The author’s complaint is that “Those on the terror watch list are free to buy and own unlimited firearms in the United States.”

First, ‘terror watch list” is not, technically, a thing, though the phrase almost always refers to the Terrorist Screening Database, and indeed Grow’s discussion of the list links to last year’s leaked documents (‘Watchlisting Guidance’, by way of The Intercept) on the TSD.  When in 2008 the ACLU reported that the watch list contained 900,000 names, the FBI claimed that because of the inclusion of aliases this actually represented closer to 300,000 people, of which 5% were American citizens.  Since then, the list has grown: last year’s leaks describe the Watch List as having over 680,000 people.

These numbers are noteworthy because Grow later claims that over one million people are on the watch list.  This appears to instead reference the TIDE list, which contains over 1.1 million people, but ‘only’ means that various agencies will try to compile a dossier on the person and their activities, without actually interfering with the suspect’s life at all.  Grow either does not know, or does not care, about the distinctions between these lists – and neither does she seem to care about the distinction between people and names.

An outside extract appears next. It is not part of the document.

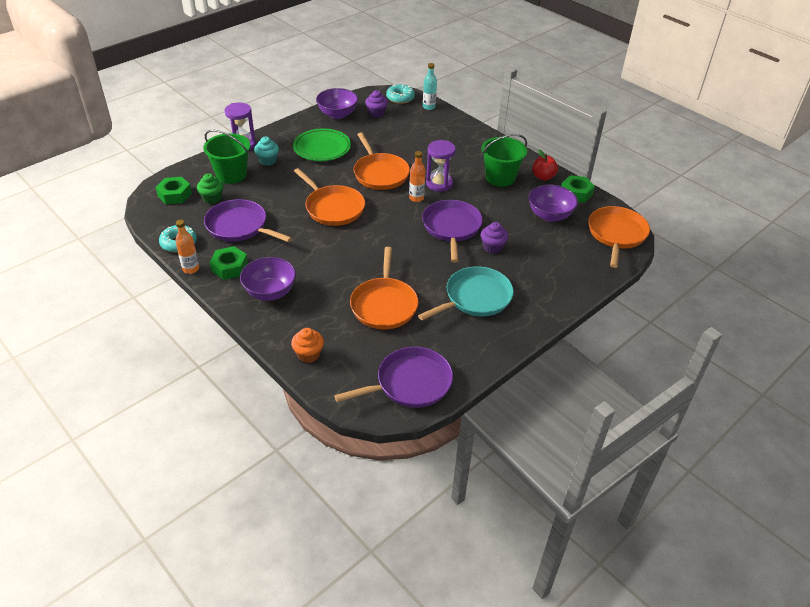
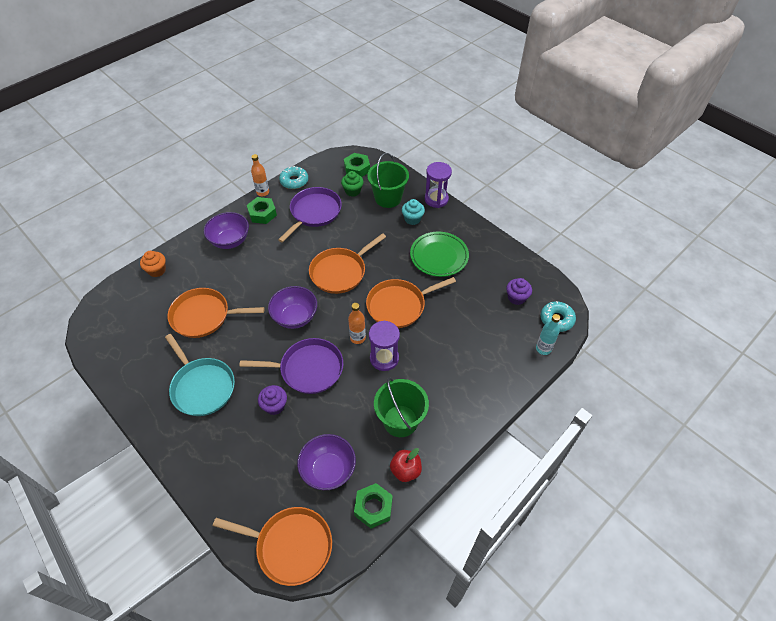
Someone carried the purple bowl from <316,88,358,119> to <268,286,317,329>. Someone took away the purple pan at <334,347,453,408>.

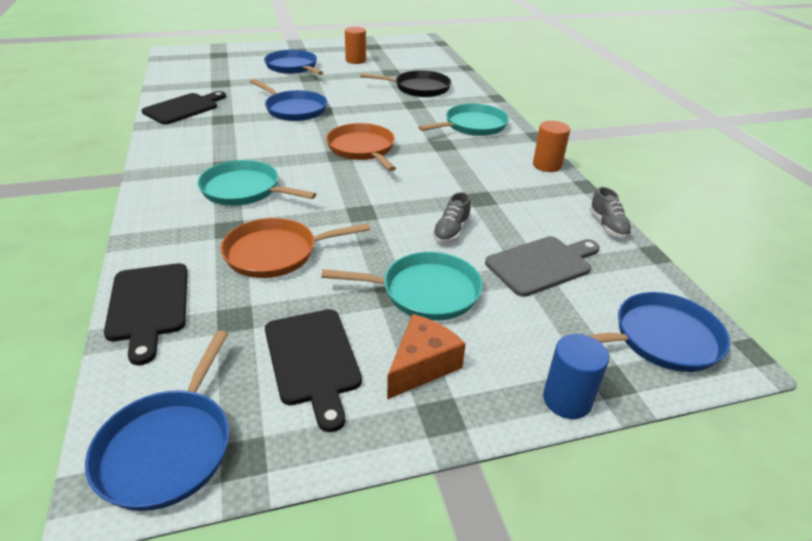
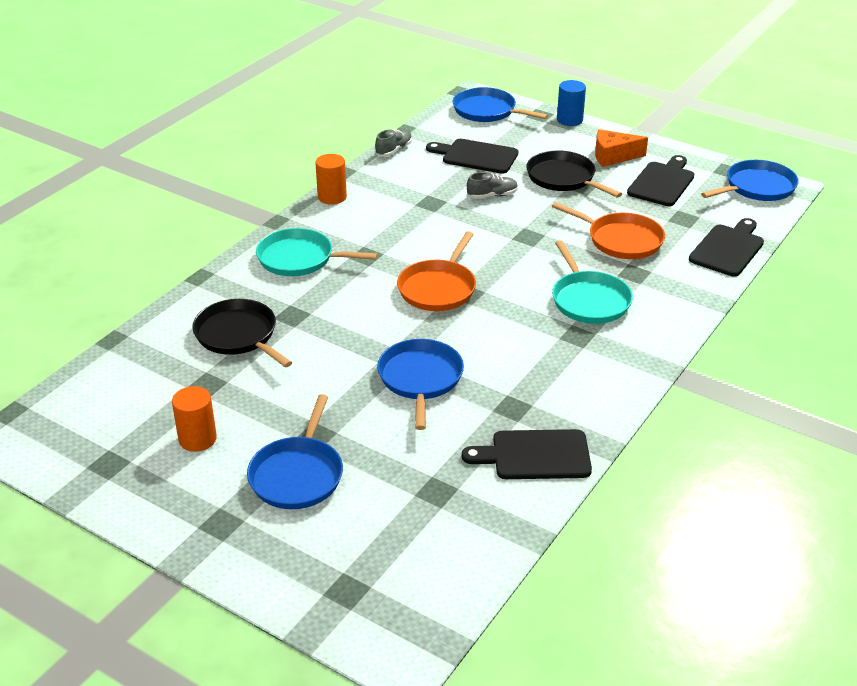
Someone repainted the grey cutting board at <485,236,600,297>, which became the black cutting board at <426,139,518,174>. Someone repainted the turquoise pan at <321,252,482,321>, which became the black pan at <526,150,622,197>.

Heaven forbid you have a relatively common name and try to order some electronics parts.  Of course names are added to the list because of individual suspects, but it is the names that are flagged in airports and during traffic stops (and, apparently, when you attempt to order certain things).  So, when Grow claims in horrified tones that people on the list managed to complete weapons purchases 90% of the time, we may just be looking at the proper result of innocent people being allowed to legally purchase the weapon after the background check indicated that only their name – not their person – was flagged.  Grow slides right over this possibility.

We have, at this point, gotten over the factual and bureaucratic background behind the article, leaving a chain of poor reasoning and internal contradictions still to go.